スポンサー企業の雰囲気

僕は2012年にゴールドマンサックス証券に入社し、営業として国内金融法人をお客様として担当させていただきました。そこから2018年11月にFC琉球という全く異なるサッカークラブに転職しましたが、大きく括ると同じ営業という仕事に従事していた時間が大半です。

証券会社時代のお客様は上場企業が大半で、なおかつ金融法人とさらに限られた業態の中での取引や会話が多く、誤解を恐れずに言うと、お客様の会社の雰囲気はそこまで大きく違いはありません。

打ち合わせを入れると、新人の方から部長くらいまでが大体4人くらい出てきてくれて、一番若い方がお茶出しをしてくれたり。一方でスポーツクラブの営業においては街のお弁当屋さんから中小企業・地元の盟主企業など多種多様に訪問させていただいたということもあって、会社によってそれぞれ雰囲気が全く異なる様子を肌で感じていました。

今からお話しさせていただくのは、FC琉球で僕が実際に経験したことそして実際に感じたことです。以下の記事で定量的に書いたスポンサーメリットとは少し異なりますが、スポンサー企業にとってのメリットになり得るとさえ考えています。

おじさんたちが生き生きしている会社

先日、FC琉球からラッピングポストとオリジナルフレーム切手がリリースされましたが、日本郵便株式会社沖縄支社はまさにタイトルのように「おじさんが生き生きと働いている会社」です。

日本郵便株式会社沖縄支社に訪問した際には、まず担当の方が1階まで出迎えに来てくれます。そして打ち合わせの会議室に案内していただくときにフロアを通ると職員の方が作業を止め、椅子から立ち上がり、こちらを見てきちんと挨拶をしてくれます。ここまで徹底している企業はなかなかありません。

そして実際に打ち合わせの場では、アイデアが豊富でお話しが上手な支社長のもと活発な議論がなされます。その場には若い方からおじさんまでが前のめりになって、議論に参加している様子が感じられます。支社長が現場の方を信頼し、尊重し、任せているからこそ、積極的に参加しているのだと思います。

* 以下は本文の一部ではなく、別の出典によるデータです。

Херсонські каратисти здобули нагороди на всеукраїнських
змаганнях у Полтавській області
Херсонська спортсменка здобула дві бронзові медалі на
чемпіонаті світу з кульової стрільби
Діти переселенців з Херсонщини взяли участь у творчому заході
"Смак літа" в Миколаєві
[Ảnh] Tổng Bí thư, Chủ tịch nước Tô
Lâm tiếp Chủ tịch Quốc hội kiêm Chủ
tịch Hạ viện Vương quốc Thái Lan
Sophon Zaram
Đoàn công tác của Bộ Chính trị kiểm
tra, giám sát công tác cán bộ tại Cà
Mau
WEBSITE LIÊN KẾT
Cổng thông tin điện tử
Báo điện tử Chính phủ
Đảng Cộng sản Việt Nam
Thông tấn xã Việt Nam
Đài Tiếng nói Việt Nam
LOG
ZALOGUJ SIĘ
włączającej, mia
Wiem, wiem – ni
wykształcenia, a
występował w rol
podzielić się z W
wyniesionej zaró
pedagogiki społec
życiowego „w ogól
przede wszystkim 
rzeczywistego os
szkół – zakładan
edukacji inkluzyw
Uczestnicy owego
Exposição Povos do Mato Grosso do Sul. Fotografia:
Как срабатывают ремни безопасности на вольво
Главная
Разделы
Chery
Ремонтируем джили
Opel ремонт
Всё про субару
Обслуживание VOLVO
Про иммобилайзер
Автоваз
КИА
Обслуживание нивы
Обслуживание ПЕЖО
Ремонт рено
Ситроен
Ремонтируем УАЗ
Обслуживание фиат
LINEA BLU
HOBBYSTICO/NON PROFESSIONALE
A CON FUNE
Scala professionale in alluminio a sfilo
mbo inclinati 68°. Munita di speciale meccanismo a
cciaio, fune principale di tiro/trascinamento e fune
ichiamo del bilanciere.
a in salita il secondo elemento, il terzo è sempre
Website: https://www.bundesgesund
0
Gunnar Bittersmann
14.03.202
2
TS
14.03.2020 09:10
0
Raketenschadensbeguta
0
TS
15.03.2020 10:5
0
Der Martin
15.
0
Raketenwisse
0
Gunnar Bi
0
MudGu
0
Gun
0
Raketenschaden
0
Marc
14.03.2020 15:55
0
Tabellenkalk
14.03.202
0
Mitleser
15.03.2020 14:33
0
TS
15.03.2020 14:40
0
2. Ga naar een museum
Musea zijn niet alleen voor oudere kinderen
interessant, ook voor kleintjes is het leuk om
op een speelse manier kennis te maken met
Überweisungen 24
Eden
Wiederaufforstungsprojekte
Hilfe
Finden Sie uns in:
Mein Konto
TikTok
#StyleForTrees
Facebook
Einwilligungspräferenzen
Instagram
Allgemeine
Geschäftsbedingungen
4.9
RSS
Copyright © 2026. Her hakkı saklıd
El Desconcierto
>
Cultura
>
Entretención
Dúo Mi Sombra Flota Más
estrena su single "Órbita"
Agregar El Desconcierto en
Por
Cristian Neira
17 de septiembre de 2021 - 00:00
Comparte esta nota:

僕はこんなにおじさんたちが生き生きと議論に参加し、アイデアを出し合っている打ち合わせに参加したことがありませんでした。「自分の意見なんか通るわけないよ」「自分が何を言っても新しいことなんかできない」本来ならば、愚痴として出てきそうな言葉が全く彼らからは感じません。

「おじさんたちが生き生きと働いている会社」というのが、日本郵便株式会社沖縄支社に僕が感じているものです。

DAZNやテレビに出る以上の効果

最後に、こういった企業の想いを肌で感じ、知り、伝えていくということは思いもよらない効果を生む可能性もあると思っています。

DAZNや地上波テレビに自社の看板が出ることはもちろん企業にとって大事なことではあります。しかしそこに必要以上に囚われる必要はないと僕は思っています。それよりももっと大事なことは、そのスポンサー企業のことを同じ理念を目指す仲間として認識し、共に歩む思いを伝えていくことではないでしょうか。営業は非常に多くの人に会う機会があります。そして社長はさらに多くの方に会う機会があります。

自分の言葉で、その企業の想いや情熱、会社の雰囲気を伝えていく。それがDAZNの看板に企業名が出ることの何倍の効果にもなりうる。それはもちろんフロントスタッフだけではないでしょう。選手たちもクラブの一員として同じ関りができれば、よりその迫力を増すことになると思います。

商品をもって写真を撮るだけで、反響が出るほど甘い世界ではありません。「商品のPRを選手がする」ということは、スポンサー企業のクラブへの想いを理解し、自分自身がそれを納得した状態で、なおかつクラブが用意した言葉ではなく、自分自身の言葉で伝えることが必要になってくるのです。

用意された言葉を読み上げる、唱えるだけで、人の心をつかめる人間は絶対にいません。自分の言葉を持っている選手たちは、このあたりの理解についてとても敏感でトレーニングを積んできているのだと思います。

自分の言葉を持っているアスリート、フロントスタッフがどれだけいるのでしょうか。サッカー界の発展には欠かせない要素になるでしょう。